Existe
en este mundo el santo Reino de Cristo, la Iglesia, tutelada por el
Señor y objeto de las bendiciones de Dios; ella es el objeto de los
deseos de todos aquellos que saben cuál es su verdadero propósito
de vida. Al contrario, en el reino del soberano de este mundo, las
cosas son completamente distintas, porque allí nadie sabe quién es
el que manda. Si el más fervoroso amante de este mundo supiera que
su soberano es el mismísimo maligno - al que sirve como un esclavo,
consiguiendo tan sólo su propia perdición - buscaría,
aterrorizado, cómo escapar de aquel. Pero el maligno, astutamente,
esconde su rostro para que no lo reconozcan los hijos del mundo; así,
la gente le sirve, sin saberlo. Ustedes acaso habrán escuchado
decir: “Tal cosa no está permitida”, “Aquello sí está
permitido”, “Así hay que actuar”, “Hay que ir por aquí...”;
pero si preguntan, “¿Por qué? ¿Quién ordenó hacerlo todo
así?”, nadie sabe qué responer. Todos se sienten agobiados por
esas reglas, incluso las condenan, pero nadie se atreve a apartarse
de ellas, porque les aterroriza que haya alguien vigilándoles para
llevarlos de vuelta a ese orden establecido, alguien que nadie
conoce, ni nadie sabe cómo se llama. El mundo es el conjunto de las
personas que sirven a un fantasma desconocido, un extraño que no es
sino el astuto maligno.
¿Cuáles
son las normas del Reino de Cristo? Él, verdadero Dios nuestro, dijo
claramente: “Para agradarme, haz ésto y te salvarás: renuncia a
tí mismo, hazte pobre de espíritu, dócil, sereno, puro de corazón,
paciente, ama la justicia, séme fiel día y noche, desea el bien
para tu prójimo, haciéndoselo también; cumple todos Mis
mandamientos, sin importar el sacrificio que ésto implique”. ¿Han
visto qué claros y concisos son esos lineamientos? Aún más, son
inmutables, permanentes; así como está escrito, así ha de
permanecer hasta el final de los tiempos. Y el que entra en el Reino
de Dios sabe, probablemente, qué es lo que debe hacer.
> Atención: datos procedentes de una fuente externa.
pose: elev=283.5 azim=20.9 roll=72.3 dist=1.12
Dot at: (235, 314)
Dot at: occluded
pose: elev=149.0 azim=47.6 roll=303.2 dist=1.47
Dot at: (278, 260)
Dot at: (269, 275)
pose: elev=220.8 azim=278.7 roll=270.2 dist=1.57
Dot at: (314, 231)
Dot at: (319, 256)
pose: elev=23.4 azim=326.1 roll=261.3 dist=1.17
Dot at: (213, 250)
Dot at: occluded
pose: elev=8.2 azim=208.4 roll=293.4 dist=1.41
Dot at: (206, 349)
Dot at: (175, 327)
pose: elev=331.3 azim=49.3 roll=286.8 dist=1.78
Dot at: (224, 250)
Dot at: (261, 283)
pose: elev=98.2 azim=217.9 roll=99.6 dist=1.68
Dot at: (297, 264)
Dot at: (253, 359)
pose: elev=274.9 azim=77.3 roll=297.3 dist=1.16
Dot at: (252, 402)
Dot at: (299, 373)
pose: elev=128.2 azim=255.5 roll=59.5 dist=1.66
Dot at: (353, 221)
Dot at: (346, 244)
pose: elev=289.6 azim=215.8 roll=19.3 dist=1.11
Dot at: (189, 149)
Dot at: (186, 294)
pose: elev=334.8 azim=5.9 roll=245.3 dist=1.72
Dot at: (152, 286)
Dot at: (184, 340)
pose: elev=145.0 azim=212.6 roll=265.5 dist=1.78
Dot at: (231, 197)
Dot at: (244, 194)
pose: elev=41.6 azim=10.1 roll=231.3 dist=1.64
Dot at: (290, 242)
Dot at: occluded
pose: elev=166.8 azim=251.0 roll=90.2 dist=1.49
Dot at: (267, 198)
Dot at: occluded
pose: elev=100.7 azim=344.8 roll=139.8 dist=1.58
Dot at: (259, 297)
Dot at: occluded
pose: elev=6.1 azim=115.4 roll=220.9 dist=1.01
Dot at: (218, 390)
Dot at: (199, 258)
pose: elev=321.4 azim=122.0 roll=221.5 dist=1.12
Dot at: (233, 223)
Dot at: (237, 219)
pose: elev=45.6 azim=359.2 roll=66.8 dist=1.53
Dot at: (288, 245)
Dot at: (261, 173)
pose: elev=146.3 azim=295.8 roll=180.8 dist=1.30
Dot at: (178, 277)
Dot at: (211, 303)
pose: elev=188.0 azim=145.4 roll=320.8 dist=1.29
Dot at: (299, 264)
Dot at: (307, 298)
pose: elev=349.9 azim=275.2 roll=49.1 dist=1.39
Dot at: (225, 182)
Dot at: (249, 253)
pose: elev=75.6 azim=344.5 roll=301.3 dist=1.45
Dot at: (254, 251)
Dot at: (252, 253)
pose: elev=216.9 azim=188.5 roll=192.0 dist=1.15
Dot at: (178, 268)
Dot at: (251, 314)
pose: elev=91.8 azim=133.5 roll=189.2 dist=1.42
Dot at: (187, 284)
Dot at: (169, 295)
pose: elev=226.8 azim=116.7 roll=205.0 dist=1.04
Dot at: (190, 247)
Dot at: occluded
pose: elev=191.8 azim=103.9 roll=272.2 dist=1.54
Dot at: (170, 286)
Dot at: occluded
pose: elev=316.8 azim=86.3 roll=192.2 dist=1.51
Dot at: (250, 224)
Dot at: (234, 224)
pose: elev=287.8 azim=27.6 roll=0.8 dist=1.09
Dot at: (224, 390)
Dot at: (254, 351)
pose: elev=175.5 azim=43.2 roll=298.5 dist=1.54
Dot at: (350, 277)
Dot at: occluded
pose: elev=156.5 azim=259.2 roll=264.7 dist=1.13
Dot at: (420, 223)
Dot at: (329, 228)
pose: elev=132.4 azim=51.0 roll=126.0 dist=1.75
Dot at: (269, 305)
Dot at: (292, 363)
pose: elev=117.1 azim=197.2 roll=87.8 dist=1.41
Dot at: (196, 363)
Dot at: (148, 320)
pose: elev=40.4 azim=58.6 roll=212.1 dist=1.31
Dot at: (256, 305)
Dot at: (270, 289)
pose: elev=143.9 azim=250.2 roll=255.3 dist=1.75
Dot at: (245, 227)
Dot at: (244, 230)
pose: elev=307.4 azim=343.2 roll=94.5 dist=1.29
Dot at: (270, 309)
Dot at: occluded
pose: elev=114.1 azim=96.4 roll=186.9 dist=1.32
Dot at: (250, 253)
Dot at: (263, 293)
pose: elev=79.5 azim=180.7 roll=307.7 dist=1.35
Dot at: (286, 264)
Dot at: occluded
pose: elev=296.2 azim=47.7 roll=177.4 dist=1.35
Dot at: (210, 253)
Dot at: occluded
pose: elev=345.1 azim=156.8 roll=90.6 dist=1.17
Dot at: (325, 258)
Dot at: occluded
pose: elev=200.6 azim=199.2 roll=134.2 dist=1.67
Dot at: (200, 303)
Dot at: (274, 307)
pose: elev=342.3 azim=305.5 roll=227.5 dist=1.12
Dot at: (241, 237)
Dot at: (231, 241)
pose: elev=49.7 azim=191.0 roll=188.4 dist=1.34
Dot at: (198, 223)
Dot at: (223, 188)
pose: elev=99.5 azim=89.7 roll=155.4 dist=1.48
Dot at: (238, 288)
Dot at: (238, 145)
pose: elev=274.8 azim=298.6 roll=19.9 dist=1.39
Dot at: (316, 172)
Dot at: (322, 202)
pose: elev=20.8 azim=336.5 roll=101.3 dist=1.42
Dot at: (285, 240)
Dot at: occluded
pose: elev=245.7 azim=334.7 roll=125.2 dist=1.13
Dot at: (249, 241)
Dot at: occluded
No se imagina
que algo de lo que establece la Iglesia pueda llegar a cambiarse.
Por eso, el cristiano recorre ese buen camino con esperanza, teniendo
la confianza plena que alcanzará, sin duda, eso que anhela.
En
el reino del soberano de este mundo, las cosas son completamente
distintas. Allí no hay nada que esté claramente establecido. Y el
espíritu del que ama este mundo es fácilmente reconocible: es el
espíritu del egoísmo, del orgullo, del interés, del placer y de
toda clase de sensualidad. Y la forma de materialización de ese
espíritu - las normas y leyes del mundo - es tan débil, tan
confusa, tan cambiante, que nadie puede afirmar con convicción que
mañana no habrá de rechazar lo que hoy admira. Los hábitos del
mundo brotan como el agua y sus normas, en lo que respecta a la forma
de vestir, a forma de hablar, a las relaciones sociales, a la forma
de comportarse con los demás y, en general, todos esos aspectos, son
tan variables como los movimientos del espíritu: hoy son de una
manera y mañana aparecerá una nueva moda que le dará vuelta a
todo. El mundo, en sí, es como un enorme escenario en el que el
maligno se burla de la pobre humanidad, ordenándole moverse a su
gusto, cual marionetas o monos de circo, incitándole a apreciar como
esencial e importante, lo que en sí es trivial, insignificante y
vacío. Y todos, pequeños y grandes, caen en esa trampa, hasta esos
que por ascendencia, educación o posición social podrían, en
apariencia, dedicar su tiempo y esfuerzos a algo mejor que todas esas
nimiedades.
Traducción libre, tomada de: "Despre gandurile despatimitoare si rostul lor pentru mantuire". Ieromonah Artemie Popa. Editura Babel. Bacau, Romania, 2012. Págs. 473 y 474.